**Required work**. Copy the passage of the mailing list message between "----- Original Message" and "improving AES-NI performance.", inclusive.

Skip site navigation (1)Skip section navigation (2)
Date:      Mon, 18 Feb 2013 21:14:35 -0000
From:      "Steven Hartland" <smh@freebsd.org>
To:        "John-Mark Gurney" <jmg@funkthat.com>, <freebsd-fs@FreeBSD.org>
Subject:   Re: ZFS on 9.1 doesn't see errors on geli volumes...
Message-ID:  <EF8E2A888F8D44FBA7362610150DAEA1@multiplay.co.uk>
References:  <20130218191242.GI55866@funkthat.com> <20130218200121.GJ55866@funkthat.com>

next in thread | previous in thread | raw e-mail | index | archive | help
This is a multi-part message in MIME format.

------=_NextPart_000_0B02_01CE0E1C.F42EBD20
Content-Type: text/plain;
	format=flowed;
	charset="iso-8859-1";
	reply-type=original
Content-Transfer-Encoding: 7bit


----- Original Message ----- 
From: "John-Mark Gurney" <jmg@funkthat.com>
To: <freebsd-fs@FreeBSD.org>
Sent: Monday, February 18, 2013 8:01 PM
Subject: Re: ZFS on 9.1 doesn't see errors on geli volumes...


> John-Mark Gurney wrote this message on Mon, Feb 18, 2013 at 11:12 -0800:
>> I'm running 9.1:
>> FreeBSD gold.funkthat.com 9.1-PRERELEASE FreeBSD 9.1-PRERELEASE #26 r241041M: Wed Dec 12 23:02:31 PST 2012 
>> jmg@gold.funkthat.com:/usr/src.9stable/sys/amd64/compile/gold  amd64
>>
>> The modifications are limited to improving AES-NI performance.
>>
>> On a box, and decided to go full ZFS w/ geli encrypted volumes (including
>> root fs)...  One of the hard drives started going bad, so I started
>> seeing:
>> hpt27xx: Device error information 0x1000000
>> hpt27xx: Task file error, StatusReg=0x51, ErrReg=0x40, LBA[0-3]=0xf495e928,LBA[4-7]=0x0.

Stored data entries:

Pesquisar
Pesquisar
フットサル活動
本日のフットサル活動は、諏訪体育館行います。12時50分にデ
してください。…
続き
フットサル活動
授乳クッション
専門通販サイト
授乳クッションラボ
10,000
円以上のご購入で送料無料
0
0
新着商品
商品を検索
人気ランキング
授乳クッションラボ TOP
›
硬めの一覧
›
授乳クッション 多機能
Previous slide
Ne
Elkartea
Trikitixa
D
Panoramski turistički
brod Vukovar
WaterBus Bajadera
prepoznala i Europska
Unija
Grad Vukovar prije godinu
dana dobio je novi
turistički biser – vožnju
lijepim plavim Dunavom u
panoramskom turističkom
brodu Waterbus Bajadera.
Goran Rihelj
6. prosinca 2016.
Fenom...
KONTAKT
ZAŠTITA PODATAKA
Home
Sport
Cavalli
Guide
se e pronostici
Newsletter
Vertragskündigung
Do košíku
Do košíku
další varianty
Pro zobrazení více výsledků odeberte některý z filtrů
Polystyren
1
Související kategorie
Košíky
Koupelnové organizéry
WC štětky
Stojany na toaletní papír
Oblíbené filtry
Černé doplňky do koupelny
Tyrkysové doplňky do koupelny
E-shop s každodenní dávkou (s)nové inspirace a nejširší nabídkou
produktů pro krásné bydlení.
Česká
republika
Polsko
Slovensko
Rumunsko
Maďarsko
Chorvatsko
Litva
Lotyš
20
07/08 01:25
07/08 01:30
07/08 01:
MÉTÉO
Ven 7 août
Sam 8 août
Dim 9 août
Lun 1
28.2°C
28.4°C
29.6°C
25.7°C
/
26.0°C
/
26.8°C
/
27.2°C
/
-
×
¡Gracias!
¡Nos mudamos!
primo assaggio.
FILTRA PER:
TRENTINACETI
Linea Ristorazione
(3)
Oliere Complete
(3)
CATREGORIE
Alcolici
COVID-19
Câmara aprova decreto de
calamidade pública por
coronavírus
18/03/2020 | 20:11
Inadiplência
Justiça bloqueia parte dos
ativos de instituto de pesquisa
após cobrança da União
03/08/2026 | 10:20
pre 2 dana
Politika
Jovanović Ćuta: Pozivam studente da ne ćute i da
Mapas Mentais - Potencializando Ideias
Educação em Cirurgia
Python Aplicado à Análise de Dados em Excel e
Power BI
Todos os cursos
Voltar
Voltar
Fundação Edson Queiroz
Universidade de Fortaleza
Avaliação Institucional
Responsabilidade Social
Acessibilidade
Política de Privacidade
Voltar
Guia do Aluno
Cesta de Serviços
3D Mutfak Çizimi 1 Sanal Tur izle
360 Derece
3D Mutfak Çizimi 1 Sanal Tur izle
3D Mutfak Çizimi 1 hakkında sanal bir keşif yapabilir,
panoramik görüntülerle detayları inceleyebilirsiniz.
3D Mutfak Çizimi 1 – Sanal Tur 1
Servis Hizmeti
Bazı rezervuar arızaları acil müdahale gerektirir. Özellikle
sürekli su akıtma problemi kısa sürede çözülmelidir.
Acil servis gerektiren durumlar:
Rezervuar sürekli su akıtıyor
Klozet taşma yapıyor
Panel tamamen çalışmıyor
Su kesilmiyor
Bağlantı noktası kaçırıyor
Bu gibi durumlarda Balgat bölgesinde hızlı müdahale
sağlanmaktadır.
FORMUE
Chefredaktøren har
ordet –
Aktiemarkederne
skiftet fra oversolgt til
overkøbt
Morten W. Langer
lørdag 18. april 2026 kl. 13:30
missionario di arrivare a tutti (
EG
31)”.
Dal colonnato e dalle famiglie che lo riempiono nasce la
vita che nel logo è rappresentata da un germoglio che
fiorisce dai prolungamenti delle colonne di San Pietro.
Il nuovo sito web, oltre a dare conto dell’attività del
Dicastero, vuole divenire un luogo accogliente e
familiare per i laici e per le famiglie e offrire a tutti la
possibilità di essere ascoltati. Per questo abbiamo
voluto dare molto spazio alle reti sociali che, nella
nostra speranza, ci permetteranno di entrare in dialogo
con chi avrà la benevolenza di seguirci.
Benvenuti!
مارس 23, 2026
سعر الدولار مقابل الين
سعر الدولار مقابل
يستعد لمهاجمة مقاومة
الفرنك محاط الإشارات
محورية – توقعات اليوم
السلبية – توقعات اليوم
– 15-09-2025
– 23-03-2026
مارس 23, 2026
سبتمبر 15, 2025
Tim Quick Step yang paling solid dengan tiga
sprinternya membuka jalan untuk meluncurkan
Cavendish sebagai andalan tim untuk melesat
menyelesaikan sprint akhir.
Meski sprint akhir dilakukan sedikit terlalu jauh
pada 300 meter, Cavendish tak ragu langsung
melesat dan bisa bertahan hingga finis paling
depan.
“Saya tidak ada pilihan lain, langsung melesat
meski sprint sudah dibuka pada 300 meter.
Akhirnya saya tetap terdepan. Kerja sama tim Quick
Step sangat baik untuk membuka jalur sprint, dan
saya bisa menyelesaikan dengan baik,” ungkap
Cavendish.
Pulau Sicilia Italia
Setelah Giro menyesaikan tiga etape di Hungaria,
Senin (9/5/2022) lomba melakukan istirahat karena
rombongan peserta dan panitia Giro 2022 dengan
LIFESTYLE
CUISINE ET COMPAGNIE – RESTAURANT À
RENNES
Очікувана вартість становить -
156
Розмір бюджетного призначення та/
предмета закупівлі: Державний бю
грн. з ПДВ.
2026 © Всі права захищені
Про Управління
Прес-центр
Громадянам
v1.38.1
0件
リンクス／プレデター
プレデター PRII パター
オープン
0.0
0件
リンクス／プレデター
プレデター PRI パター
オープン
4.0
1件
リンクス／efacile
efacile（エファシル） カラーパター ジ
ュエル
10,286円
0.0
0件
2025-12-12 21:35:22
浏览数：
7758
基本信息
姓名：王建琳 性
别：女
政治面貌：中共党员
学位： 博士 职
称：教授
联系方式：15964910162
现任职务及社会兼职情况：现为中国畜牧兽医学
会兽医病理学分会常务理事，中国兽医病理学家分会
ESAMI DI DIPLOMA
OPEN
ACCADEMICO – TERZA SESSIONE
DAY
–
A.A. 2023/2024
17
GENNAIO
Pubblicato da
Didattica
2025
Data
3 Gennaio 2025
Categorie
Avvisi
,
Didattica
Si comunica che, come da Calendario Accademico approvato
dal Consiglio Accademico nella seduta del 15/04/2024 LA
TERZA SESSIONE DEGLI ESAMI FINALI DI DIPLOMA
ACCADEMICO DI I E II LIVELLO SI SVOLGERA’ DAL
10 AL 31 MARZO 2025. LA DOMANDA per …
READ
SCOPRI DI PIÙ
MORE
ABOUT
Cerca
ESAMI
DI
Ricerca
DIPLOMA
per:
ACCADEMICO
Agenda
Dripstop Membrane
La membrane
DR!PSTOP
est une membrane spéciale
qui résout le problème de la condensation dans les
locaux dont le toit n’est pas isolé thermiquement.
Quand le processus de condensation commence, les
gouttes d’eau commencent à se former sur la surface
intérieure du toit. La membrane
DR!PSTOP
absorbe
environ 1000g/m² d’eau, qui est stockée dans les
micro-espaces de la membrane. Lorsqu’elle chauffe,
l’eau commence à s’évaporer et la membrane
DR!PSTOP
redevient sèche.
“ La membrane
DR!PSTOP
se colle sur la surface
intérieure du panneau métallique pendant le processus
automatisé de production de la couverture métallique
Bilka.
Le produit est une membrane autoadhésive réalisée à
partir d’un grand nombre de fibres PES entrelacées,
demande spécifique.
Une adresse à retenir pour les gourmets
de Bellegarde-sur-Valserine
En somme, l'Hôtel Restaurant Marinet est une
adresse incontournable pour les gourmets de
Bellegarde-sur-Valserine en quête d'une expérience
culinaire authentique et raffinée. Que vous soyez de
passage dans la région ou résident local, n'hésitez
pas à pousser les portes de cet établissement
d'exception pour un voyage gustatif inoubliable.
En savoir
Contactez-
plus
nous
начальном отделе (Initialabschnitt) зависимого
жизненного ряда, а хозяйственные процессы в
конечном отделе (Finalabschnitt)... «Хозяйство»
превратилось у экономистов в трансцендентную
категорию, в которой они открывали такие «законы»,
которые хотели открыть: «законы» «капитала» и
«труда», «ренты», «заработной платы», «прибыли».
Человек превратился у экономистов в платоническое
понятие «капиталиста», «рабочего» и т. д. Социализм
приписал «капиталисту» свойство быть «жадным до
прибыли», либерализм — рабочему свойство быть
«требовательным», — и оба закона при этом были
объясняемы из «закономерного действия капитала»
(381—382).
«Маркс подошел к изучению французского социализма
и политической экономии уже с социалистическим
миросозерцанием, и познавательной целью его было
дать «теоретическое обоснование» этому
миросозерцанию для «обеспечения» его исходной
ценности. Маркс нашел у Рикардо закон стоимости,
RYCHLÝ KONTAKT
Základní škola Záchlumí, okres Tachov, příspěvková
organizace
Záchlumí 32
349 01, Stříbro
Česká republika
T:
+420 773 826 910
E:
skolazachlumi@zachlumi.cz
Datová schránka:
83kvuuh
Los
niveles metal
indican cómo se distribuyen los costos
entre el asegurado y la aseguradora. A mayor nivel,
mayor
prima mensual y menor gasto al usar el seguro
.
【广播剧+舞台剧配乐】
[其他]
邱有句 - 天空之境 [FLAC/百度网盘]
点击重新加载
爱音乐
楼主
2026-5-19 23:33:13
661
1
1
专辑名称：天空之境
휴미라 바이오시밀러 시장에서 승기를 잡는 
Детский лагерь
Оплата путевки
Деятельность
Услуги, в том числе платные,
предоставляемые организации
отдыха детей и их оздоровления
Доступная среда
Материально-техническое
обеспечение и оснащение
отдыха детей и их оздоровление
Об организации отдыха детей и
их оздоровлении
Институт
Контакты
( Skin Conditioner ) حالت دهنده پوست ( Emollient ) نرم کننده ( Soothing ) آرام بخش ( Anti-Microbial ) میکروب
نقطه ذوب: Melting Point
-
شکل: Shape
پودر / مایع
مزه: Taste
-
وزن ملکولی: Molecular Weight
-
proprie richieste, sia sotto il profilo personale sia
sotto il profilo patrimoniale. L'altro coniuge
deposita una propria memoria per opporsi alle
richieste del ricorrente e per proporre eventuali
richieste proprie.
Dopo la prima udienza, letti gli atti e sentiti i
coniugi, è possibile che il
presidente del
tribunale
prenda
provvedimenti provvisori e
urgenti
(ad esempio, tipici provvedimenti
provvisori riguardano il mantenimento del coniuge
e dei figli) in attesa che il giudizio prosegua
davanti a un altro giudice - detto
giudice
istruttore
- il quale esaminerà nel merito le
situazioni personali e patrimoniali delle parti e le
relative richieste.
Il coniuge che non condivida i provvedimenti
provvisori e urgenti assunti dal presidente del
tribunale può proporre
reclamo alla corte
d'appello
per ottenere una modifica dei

**Answer box**.
----- Original Message ----- 
From: "John-Mark Gurney" <jmg@funkthat.com>
To: <freebsd-fs@FreeBSD.org>
Sent: Monday, February 18, 2013 8:01 PM
Subject: Re: ZFS on 9.1 doesn't see errors on geli volumes...


> John-Mark Gurney wrote this message on Mon, Feb 18, 2013 at 11:12 -0800:
>> I'm running 9.1:
>> FreeBSD gold.funkthat.com 9.1-PRERELEASE FreeBSD 9.1-PRERELEASE #26 r241041M: Wed Dec 12 23:02:31 PST 2012 
>> jmg@gold.funkthat.com:/usr/src.9stable/sys/amd64/compile/gold  amd64
>>
>> The modifications are limited to improving AES-NI performance.